--- Given data Enclosed Below ---
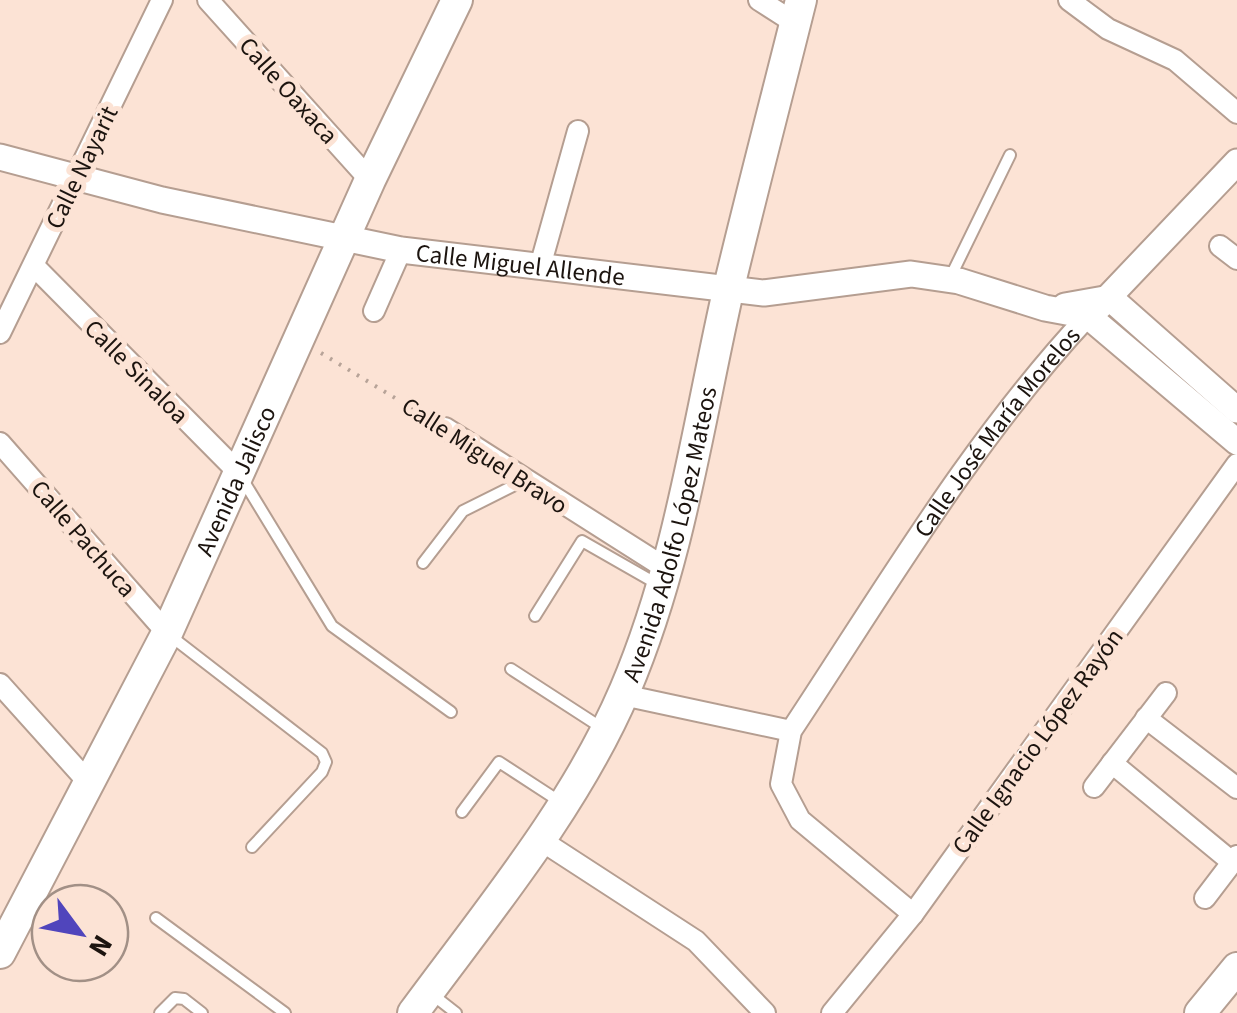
<svg xmlns="http://www.w3.org/2000/svg" width="1237" height="1013" font-family="'Source Sans 3',sans-serif">
	<style>
		.lines { fill: none; stroke-linecap: round; stroke-linejoin: round }
		.service-casing { stroke: #b59e91; stroke-width: 14 }
		.minor-casing { stroke: #b59e91; stroke-width: 24 }
		.tertiary-casing { stroke: #b59e91; stroke-width: 29 }
		.secondary-casing { stroke: #b59e91; stroke-width: 34 }
		.path { stroke: #b7a398; stroke-width: 4; stroke-dasharray: 2.5 8; stroke-linecap: butt }
		.service { stroke: #fff; stroke-width: 10 }
		.minor { stroke: #fff; stroke-width: 20 }
		.tertiary { stroke: #fff; stroke-width: 25 }
		.secondary { stroke: #fff; stroke-width: 30 }
		.labels { text-anchor: middle; stroke-width: 10; stroke-linejoin: round; paint-order: stroke }
		.street-label { font-size: 25px; fill: #1c140f; stroke: #fce3d5 }
	</style>
	<rect width="100%" height="100%" fill="#fce3d5"/>
	<g class="lines">
		<g class="service-casing">
			<g id="service">
				<polyline points="949,280 1010,155"/>
				<polyline points="243,480 332,626 451,712"/>
				<polyline points="423,563 463,511 523,481"/>
				<polyline points="535,616 582,541 659,585"/>
				<polyline points="168,634 322,753 326,762 322,772 252,847"/>
				<polyline points="511,669 602,728"/>
				<polyline points="462,812 499,762 562,803"/>
				<polyline points="156,918 285,1013"/>
				<polyline points="433,995 456,1013"/>
				<polyline points="160,1013 175,998 184,999 202,1013"/>
			</g>
		</g>
		<g class="minor-casing">
			<g id="minor">
				<polyline points="208,0 370,180"/>
				<polyline points="759,0 795,23"/>
				<polyline points="1069,0 1108,29 1175,60 1237,113"/>
				<polyline points="1220,246 1237,259"/>
				<polyline points="541,263 578,131"/>
				<polyline points="34,266 241,475"/>
				<polyline points="374,311 401,250"/>
				<polyline points="0,333 162,0"/>
				<polyline points="445,428 670,571"/>
				<polyline points="0,443 167,633"/>
				<polyline points="0,684 89,783"/>
				<polyline points="623,695 791,731"/>
				<polyline points="1146,718 1237,788"/>
				<polyline points="1112,763 1232,862"/>
				<polyline points="1094,787 1166,693"/>
				<polyline points="539,839 696,941 765,1013"/>
				<polyline points="1205,898 1237,856"/>
				<path id="s1" d="M913,914L800,820L781,784L791,731C885,589 972,440 1088,316"/>
				<polyline points="832,1013 913,914 1237,464"/>
			</g>
		</g>
		<g class="tertiary-casing">
			<g id="tertiary">
				<path id="s2" d="M0,157L162,200L401,250L764,293L911,274L959,281L1045,308L1088,316L1237,442"/>
				<polyline points="1065,306 1110,298 1237,410"/>
				<polyline points="1100,306 1237,162"/>
			</g>
		</g>
		<g class="secondary-casing">
			<g id="secondary">
				<path id="s3" d="M0,953L167,633L370,180L457,0"/>
				<path id="s4" d="M413,1013C488,911 575,807 625,690C680,561 698,423 729,287C752,191 777,96 801,0"/>
				<polyline points="1200,1013 1237,968"/>
			</g>
		</g>
		<polyline class="path" points="321,353 428,418"/>
		<use href="#service" class="service"/>
		<use href="#minor" class="minor"/>
		<use href="#tertiary" class="tertiary"/>
		<use href="#secondary" class="secondary"/>
	</g>
	<g class="labels">
		<g class="street-label">
			<text transform="translate(289 90) rotate(48)" y="9">Calle Oaxaca</text>
			<text transform="translate(81 167) rotate(-64)" y="9">Calle Nayarit</text>
			<text dy="9" stroke="none"><textPath href="#s2" startOffset="532">Calle Miguel Allende</textPath></text>
			<text transform="translate(137 371) rotate(45)" y="9">Calle Sinaloa</text>
			<text dy="9" stroke="none"><textPath href="#s1" startOffset="605">Calle José María Morelos</textPath></text>
			<text transform="translate(485 455) rotate(33)" y="9">Calle Miguel Bravo</text>
			<text dy="9" stroke="none"><textPath href="#s3" startOffset="528">Avenida Jalisco</textPath></text>
			<text dy="9" stroke="none"><textPath href="#s4" startOffset="550">Avenida Adolfo López Mateos</textPath></text>
			<text transform="translate(84 538) rotate(49)" y="9">Calle Pachuca</text>
			<text transform="translate(1037 741) rotate(-54)" y="9">Calle Ignacio López Rayón</text>
		</g>
	</g>
	<g transform="translate(80 933) rotate(122)"><circle r="48" fill="#fce3d5" stroke="#a29086" stroke-width="2.5"/>
	<path d="M0-8L18 38L0 25L-18 38Z" fill="#5045bc"/>
	<text y="-15" font-size="28" font-weight="bold" text-anchor="middle" fill="#1c140f">N</text>
	</g>
</svg>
--- End of Enclosed Given data ---
== What to produce ==
The expected output is the full data above, reproduced exactly with no images.

== Response below ==
<svg xmlns="http://www.w3.org/2000/svg" width="1237" height="1013" font-family="'Source Sans 3',sans-serif">
	<style>
		.lines { fill: none; stroke-linecap: round; stroke-linejoin: round }
		.service-casing { stroke: #b59e91; stroke-width: 14 }
		.minor-casing { stroke: #b59e91; stroke-width: 24 }
		.tertiary-casing { stroke: #b59e91; stroke-width: 29 }
		.secondary-casing { stroke: #b59e91; stroke-width: 34 }
		.path { stroke: #b7a398; stroke-width: 4; stroke-dasharray: 2.5 8; stroke-linecap: butt }
		.service { stroke: #fff; stroke-width: 10 }
		.minor { stroke: #fff; stroke-width: 20 }
		.tertiary { stroke: #fff; stroke-width: 25 }
		.secondary { stroke: #fff; stroke-width: 30 }
		.labels { text-anchor: middle; stroke-width: 10; stroke-linejoin: round; paint-order: stroke }
		.street-label { font-size: 25px; fill: #1c140f; stroke: #fce3d5 }
	</style>
	<rect width="100%" height="100%" fill="#fce3d5"/>
	<g class="lines">
		<g class="service-casing">
			<g id="service">
				<polyline points="949,280 1010,155"/>
				<polyline points="243,480 332,626 451,712"/>
				<polyline points="423,563 463,511 523,481"/>
				<polyline points="535,616 582,541 659,585"/>
				<polyline points="168,634 322,753 326,762 322,772 252,847"/>
				<polyline points="511,669 602,728"/>
				<polyline points="462,812 499,762 562,803"/>
				<polyline points="156,918 285,1013"/>
				<polyline points="433,995 456,1013"/>
				<polyline points="160,1013 175,998 184,999 202,1013"/>
			</g>
		</g>
		<g class="minor-casing">
			<g id="minor">
				<polyline points="208,0 370,180"/>
				<polyline points="759,0 795,23"/>
				<polyline points="1069,0 1108,29 1175,60 1237,113"/>
				<polyline points="1220,246 1237,259"/>
				<polyline points="541,263 578,131"/>
				<polyline points="34,266 241,475"/>
				<polyline points="374,311 401,250"/>
				<polyline points="0,333 162,0"/>
				<polyline points="445,428 670,571"/>
				<polyline points="0,443 167,633"/>
				<polyline points="0,684 89,783"/>
				<polyline points="623,695 791,731"/>
				<polyline points="1146,718 1237,788"/>
				<polyline points="1112,763 1232,862"/>
				<polyline points="1094,787 1166,693"/>
				<polyline points="539,839 696,941 765,1013"/>
				<polyline points="1205,898 1237,856"/>
				<path id="s1" d="M913,914L800,820L781,784L791,731C885,589 972,440 1088,316"/>
				<polyline points="832,1013 913,914 1237,464"/>
			</g>
		</g>
		<g class="tertiary-casing">
			<g id="tertiary">
				<path id="s2" d="M0,157L162,200L401,250L764,293L911,274L959,281L1045,308L1088,316L1237,442"/>
				<polyline points="1065,306 1110,298 1237,410"/>
				<polyline points="1100,306 1237,162"/>
			</g>
		</g>
		<g class="secondary-casing">
			<g id="secondary">
				<path id="s3" d="M0,953L167,633L370,180L457,0"/>
				<path id="s4" d="M413,1013C488,911 575,807 625,690C680,561 698,423 729,287C752,191 777,96 801,0"/>
				<polyline points="1200,1013 1237,968"/>
			</g>
		</g>
		<polyline class="path" points="321,353 428,418"/>
		<use href="#service" class="service"/>
		<use href="#minor" class="minor"/>
		<use href="#tertiary" class="tertiary"/>
		<use href="#secondary" class="secondary"/>
	</g>
	<g class="labels">
		<g class="street-label">
			<text transform="translate(289 90) rotate(48)" y="9">Calle Oaxaca</text>
			<text transform="translate(81 167) rotate(-64)" y="9">Calle Nayarit</text>
			<text dy="9" stroke="none"><textPath href="#s2" startOffset="532">Calle Miguel Allende</textPath></text>
			<text transform="translate(137 371) rotate(45)" y="9">Calle Sinaloa</text>
			<text dy="9" stroke="none"><textPath href="#s1" startOffset="605">Calle José María Morelos</textPath></text>
			<text transform="translate(485 455) rotate(33)" y="9">Calle Miguel Bravo</text>
			<text dy="9" stroke="none"><textPath href="#s3" startOffset="528">Avenida Jalisco</textPath></text>
			<text dy="9" stroke="none"><textPath href="#s4" startOffset="550">Avenida Adolfo López Mateos</textPath></text>
			<text transform="translate(84 538) rotate(49)" y="9">Calle Pachuca</text>
			<text transform="translate(1037 741) rotate(-54)" y="9">Calle Ignacio López Rayón</text>
		</g>
	</g>
	<g transform="translate(80 933) rotate(122)"><circle r="48" fill="#fce3d5" stroke="#a29086" stroke-width="2.5"/>
	<path d="M0-8L18 38L0 25L-18 38Z" fill="#5045bc"/>
	<text y="-15" font-size="28" font-weight="bold" text-anchor="middle" fill="#1c140f">N</text>
	</g>
</svg>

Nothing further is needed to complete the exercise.